At some point in time, every parent must deal with a bored kid. It’s a hard situation to get around, especially as it’s always assumed that parents are somehow “guilty” of failing to entertain our kids and must, therefore, respond solicitously to every “I’m bored!” complaint.
Bored kids are a real bore, and they express their boredom in different ways, ranging from restlessness, hyperactivity, clinginess and whining behaviors to avoiding situations (examples: homework, school activities) or people they associate with boredom. But there’s good news: Letting children wallow in boredom can help them foster creativity and autonomy.
Increasing evidence suggests that the more children are left alone, the more they learn to make their own decisions; and, furthermore, parents’ consistent interventions to alleviate their children’s boredom could be doing more harm than good.
The downside of letting your child get bored is that boredom can lead to frustration. Brock University professor Lauren McNamara, something of a boredom expert, says that rather than being left alone in a state of boredom, children need some sort of structure and ration of organized activities to best navigate unstructured time — without which frustration may increase. More simply stated, children require guidance, role models and activities that help structure unstructured time.
Message received: We can’t just let our kids get bored — we must provide some form of structure to help them fall in love with boredom. But how, exactly, do we go about that?
Allow me to suggest two strategies that can help you transform your kid’s boredom into moments and habits of creative self-sufficiency.
Encouraging your child to make the most of boredom means providing him with the right environment where he can engage in unstructured play.
Embrace constructive boredom
The first thing you need to remember (I say remember because you already know!) is that your kid’s boredom has nothing to do with having nothing to do. As the saying goes, boredom is simply a lack of imagination. So how do you turn your child’s lack of imagination into a moment of creative freedom and departure?
Encouraging your child to make the most of boredom means providing him with the right environment where he can engage in unstructured play. It means providing him with the resources he needs to imagine, think, make decisions, experiment or simply observe the world around him.

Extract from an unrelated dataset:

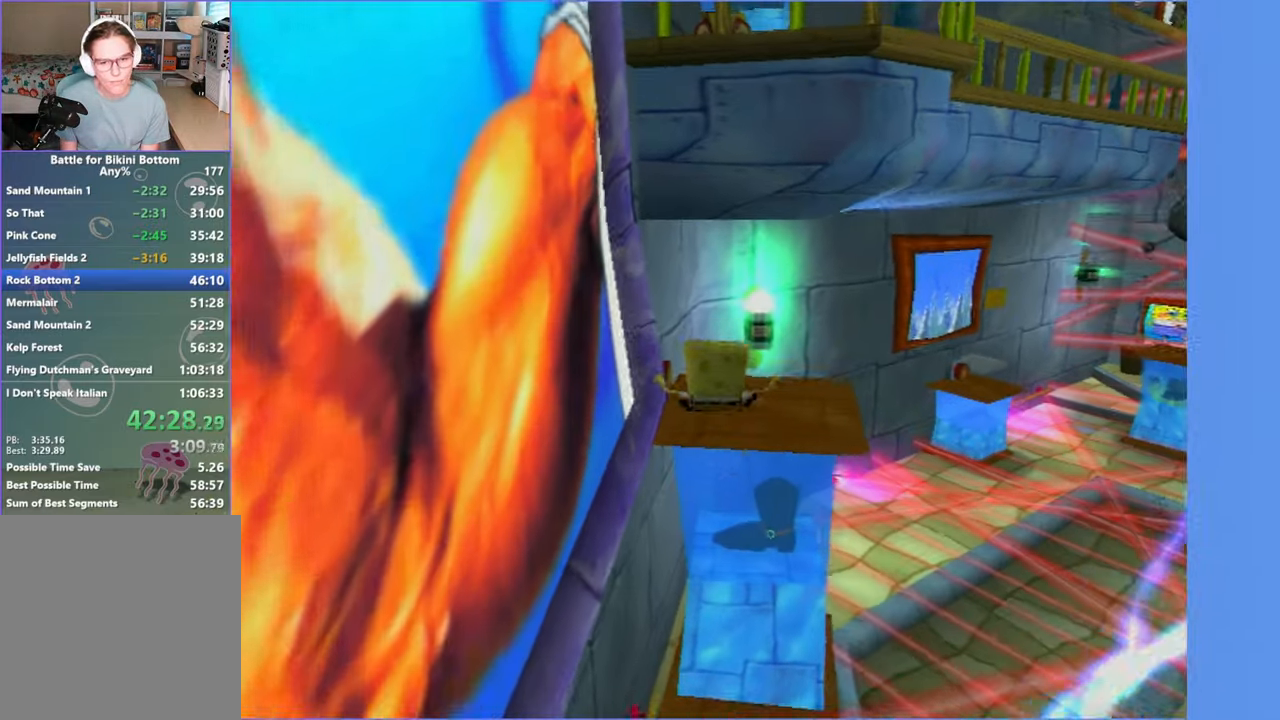
{"dt_ms": 500, "buttons": [], "left_stick": "left", "right_stick": "right", "button_events": []}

An easy way to do this is to play the brainstorm game with your kid. Come up with all the activities he can do, would love to do, or has an interest in, and print them out. Visual cards work especially well with kids, so try to find images that correspond to the ideas you come up with together. Remember to focus on the activities that require minimal intervention from an adult. Put the cards where your child can reach them and refer him to the cards any time he claims to be bored. Adding activity books or printouts of experiments and projects he can attempt could also help spark his creativity.
“Play planning” is also a great strategy to help your child kill boredom. It involves asking him to pick out several activities he would like to do during the day ahead and then referring him back to those choices when he claims to be bored. This can also be done on the eve of the day in question; this can give you time to plan and ensure that he has the tools and environment he needs when boredom inevitably strikes.
Kids are notorious for jumping from one activity to another at a frightening speed. Setting a fixed time for each activity can help them stick to one thing for more than a few minutes. One trick that appears to work more often than not is setting an alarm clock and letting them turn it off.
The fewer the toys, the better
Access to an overabundance of toys does not reduce your child’s boredom. A glut of toy options stifles her creativity and increases her need for external stimulation, and there’s abundant evidence to prove that. A daycare center in Germany made the bet that taking away all the toys in the center would help children learn important social skills, such as creativity and critical thinking. The daycare staff was advised to ignore all complaints of boredom. The experiment, which lasted three months, yielded an interesting result: When children were left with only the bare necessities, they found creative ways to spend their time. They engaged in roleplaying, constructed objects using sticks collected in the woods, learned to play together, and seemed more confident in their abilities than before.
While it hardly seems necessary to reproduce this experiment at home, metering your kid’s volume of and access to toys can help reduce boredom and spark creativity. But there are several things to keep in mind:
- Don’t get rid of your kid’s toys alone. Let her participate in selecting the toys she wants to keep and those she’s willing to let go.
- Expect resistance. Letting go of things we love is never easy. Explaining where the discarded toys will go (for example, if you’re donating them to other children in need) can help her come to terms with the decision. You can also rotate the toys to ensure that she gets a chance to play with all of them.
- Ditch your own unused toys. Okay, we don’t refer to our stuff as toys, but the objects and gadgets we amass are equivalent to our kids’ toys. Let your child see you jettison stuff you no longer use or need.
- Replace toys with creative alternatives. Where does creativity come from? Encourage curiosity and model the scientific method, i.e. how to test an inspiring idea through experimentation and any failures to ultimate discovery. Provide your kid with a small box filled with recycled materials — empty toothpaste tubes, milk and cereal boxes, bottle tops, newspapers and magazines, corks, pieces of thread, buttons, glue, etc., and see what she’ll come up with.
Do these options mean that the “I’m bored” claims will be put to rest? Not a chance. But they will help your child understand that he, not you, is responsible for dealing with his boredom.